TOP health bosses have said the NHS is facing its worst crisis in more than 30 years as budget cuts over four years could slash spending by a quarter.

Board members from Betsi Cadwaladr University Health Board have vowed to retain links with specialist services such as the neurological centre at Walton and have said that there are no plans to remove maternity services from the Wrexham Maelor or Glan Clwyd Hospital.

They also said there are difficulties in attracting doctors to the region and that sending Welsh patients to the Countess of Chester Hospital is costly.

Speaking at a meeting of Flintshire Council’s social health care scrutiny committee, health board chairman Michael Williams said the maternity services process remains at a review stage.

He said: “With the maternity and childcare review we are looking at a mode that will allow us to run a more sophisticated service.”

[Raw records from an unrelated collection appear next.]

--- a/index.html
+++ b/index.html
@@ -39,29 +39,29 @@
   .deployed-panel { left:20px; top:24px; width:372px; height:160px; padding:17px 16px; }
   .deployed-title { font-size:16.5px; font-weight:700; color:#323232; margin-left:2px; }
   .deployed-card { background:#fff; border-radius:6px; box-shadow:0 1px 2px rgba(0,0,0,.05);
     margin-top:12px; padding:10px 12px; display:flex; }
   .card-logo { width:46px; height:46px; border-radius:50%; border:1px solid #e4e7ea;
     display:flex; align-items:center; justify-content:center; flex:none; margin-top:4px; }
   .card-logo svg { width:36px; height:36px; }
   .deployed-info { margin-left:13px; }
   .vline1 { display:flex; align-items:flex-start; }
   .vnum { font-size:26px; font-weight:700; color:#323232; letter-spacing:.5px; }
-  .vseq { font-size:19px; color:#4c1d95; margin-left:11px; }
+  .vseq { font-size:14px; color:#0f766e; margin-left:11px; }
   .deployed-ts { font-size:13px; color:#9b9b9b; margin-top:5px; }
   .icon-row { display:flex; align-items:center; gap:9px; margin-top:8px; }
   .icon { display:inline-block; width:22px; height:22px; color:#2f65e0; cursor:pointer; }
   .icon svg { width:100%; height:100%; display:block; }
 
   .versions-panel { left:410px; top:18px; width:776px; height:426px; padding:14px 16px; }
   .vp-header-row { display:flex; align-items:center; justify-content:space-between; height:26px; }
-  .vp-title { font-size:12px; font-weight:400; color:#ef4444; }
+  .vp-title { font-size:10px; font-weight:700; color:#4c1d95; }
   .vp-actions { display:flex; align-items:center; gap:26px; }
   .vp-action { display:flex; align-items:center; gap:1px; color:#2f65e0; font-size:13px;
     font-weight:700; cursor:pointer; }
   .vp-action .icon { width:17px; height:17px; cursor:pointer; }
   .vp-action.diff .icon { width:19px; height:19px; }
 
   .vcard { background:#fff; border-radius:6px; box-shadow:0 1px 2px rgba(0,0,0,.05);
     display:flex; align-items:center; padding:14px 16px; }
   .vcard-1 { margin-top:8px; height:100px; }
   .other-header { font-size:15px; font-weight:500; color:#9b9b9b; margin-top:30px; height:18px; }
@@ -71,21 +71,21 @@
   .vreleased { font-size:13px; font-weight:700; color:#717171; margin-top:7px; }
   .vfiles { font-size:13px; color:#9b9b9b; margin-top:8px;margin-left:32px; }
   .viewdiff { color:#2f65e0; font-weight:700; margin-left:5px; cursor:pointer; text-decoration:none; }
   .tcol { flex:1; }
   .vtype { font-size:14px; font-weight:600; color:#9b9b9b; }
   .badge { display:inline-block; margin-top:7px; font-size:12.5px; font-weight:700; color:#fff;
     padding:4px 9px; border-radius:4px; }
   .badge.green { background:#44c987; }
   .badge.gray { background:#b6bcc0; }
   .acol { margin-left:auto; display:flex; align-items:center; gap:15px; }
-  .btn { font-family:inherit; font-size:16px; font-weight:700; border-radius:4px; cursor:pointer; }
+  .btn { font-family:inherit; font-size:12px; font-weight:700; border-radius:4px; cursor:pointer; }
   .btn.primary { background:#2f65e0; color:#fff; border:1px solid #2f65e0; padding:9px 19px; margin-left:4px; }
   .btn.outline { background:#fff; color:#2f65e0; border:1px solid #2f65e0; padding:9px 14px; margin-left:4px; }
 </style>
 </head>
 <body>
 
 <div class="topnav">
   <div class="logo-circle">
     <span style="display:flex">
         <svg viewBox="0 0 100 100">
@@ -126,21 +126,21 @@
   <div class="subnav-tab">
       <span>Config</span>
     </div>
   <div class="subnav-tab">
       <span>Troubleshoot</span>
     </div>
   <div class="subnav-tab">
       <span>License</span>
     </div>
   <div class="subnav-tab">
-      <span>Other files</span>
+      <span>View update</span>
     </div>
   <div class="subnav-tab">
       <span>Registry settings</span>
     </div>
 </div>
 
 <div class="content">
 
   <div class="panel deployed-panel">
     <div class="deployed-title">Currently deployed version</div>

But he added: “We are not closing any maternity ward, we are not closing any paediatric ward.”

The health board is expected to see a reduction in spending by 20 to 25 per cent over four years as spending cuts hit.

Head of nursing Jill Galvani said: “I have been in the NHS for 30 years and I haven’t known it to be like this. We are trying to reduce waste so we are putting our resources to the best use, but it is tough out there.”

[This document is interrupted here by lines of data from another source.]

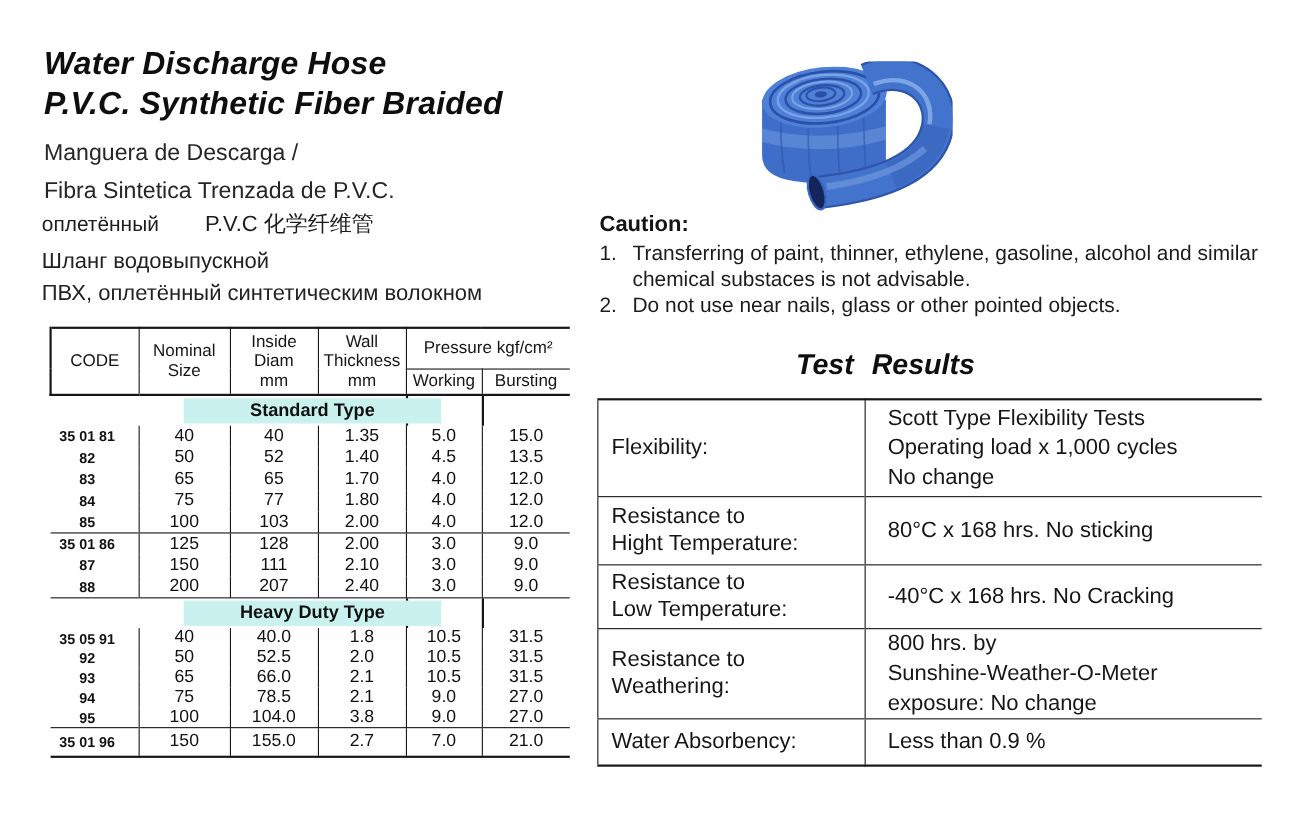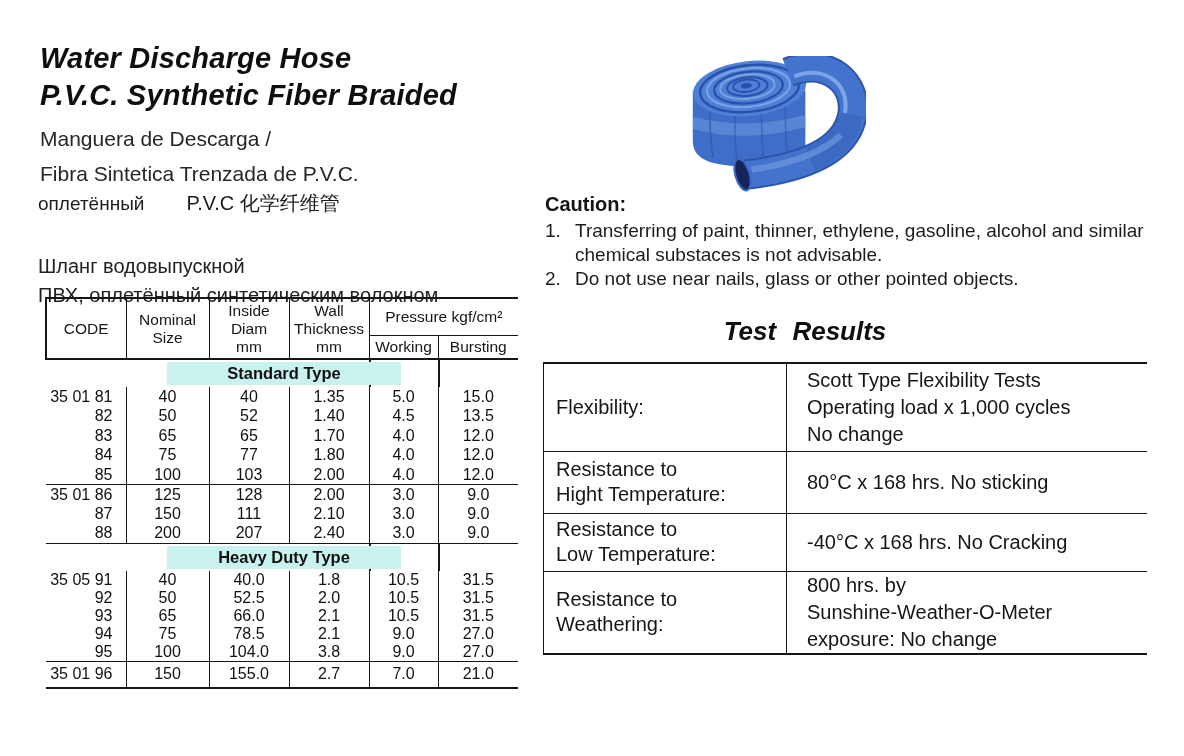--- a/index.html
+++ b/index.html
@@ -12,21 +12,21 @@
 
   
   .product-title{
     left:40px;top:40px;
     font-size:29px;font-weight:bold;font-style:italic;
     line-height:37px;color:#0e0e0e;letter-spacing:.2px;white-space:pre-line;
   }
   .sub-es{left:40px;top:121px;font-size:21px;line-height:35px;color:#262626;white-space:pre-line;}
   .sub-cjk{left:38px;top:190px;font-size:19px;color:#1d1d1d;}
   .sub-cjk .zh{margin-left:42px;font-size:20px;}
-  .sub-ru{left:38px;top:224px;font-size:20px;line-height:29px;color:#222;white-space:pre-line;margin-top:28px;}
+  .sub-ru{left:38px;top:224px;font-size:20px;line-height:29px;color:#222;white-space:pre-line;}
 
   
   .caution{left:545px;top:193px;width:600px;}
   .caution-heading{font-weight:bold;font-size:20px;margin-bottom:3px;color:#141414;}
   .caution-item{display:flex;font-size:19px;line-height:24px;color:#1c1c1c;}
   .caution-item .num{flex:none;width:30px;}
   .caution-item .txt{flex:1;}
 
   
   .spec-wrap{left:45px;top:297px;}
@@ -41,21 +41,21 @@
   table.spec thead tr.h2{height:24px;}
   .th-code{border-left:2px solid #161616;}
   .vl{border-left:1.6px solid #161616;}
   .th-pressure{border-bottom:1.6px solid #161616 !important;}
   table.spec tbody td{
     text-align:center;font-size:16px;vertical-align:middle;
     border-left:1.6px solid #161616;color:#111;
   }
   table.spec tbody td:first-child{border-left:none;}
   table.spec tbody td.cell-code{
-    text-align:right;padding-right:13px;font-weight:normal;font-size:16px;
+    text-align:center;padding-right:13px;font-weight:bold;font-size:13px;
   }
   tr.sep td{border-top:1.6px solid #161616;}
   tr.band-row{height:28px;}
   tr.band-row td{border-left:none !important;position:relative;
     background-image:
       linear-gradient(#c9f2ee,#c9f2ee),
       linear-gradient(#161616,#161616),
       linear-gradient(#161616,#161616);
     background-repeat:no-repeat;
     background-size:234px 23px,2px 100%,2px 100%;
@@ -316,14 +316,18 @@
 Low Temperature:</td>
     <td class="t-value">-40°C x 168 hrs. No Cracking</td>
   </tr>
   <tr class="tr-4">
     <td class="t-label">Resistance to
 Weathering:</td>
     <td class="t-value">800 hrs. by
 Sunshine-Weather-O-Meter
 exposure: No change</td>
   </tr>
+  <tr class="tr-5">
+    <td class="t-label">Water Absorbency:</td>
+    <td class="t-value">Less than 0.9 %</td>
+  </tr>
 </tbody>
   </table>
 
 </body></html>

The health board is also looking at care models which see people spend less time at hospital and undergo recuperation at home if it is safe to do so.

Speaking about the links between the region and the Countess of Chester Hospital, Mr Williams said treating patients there was “very expensive.”

He said: “Personally, I would prefer that we deliver services to a stage where people feel less of a need to go to an English provider. But we cannot force change for an area where people have had that option for decades.”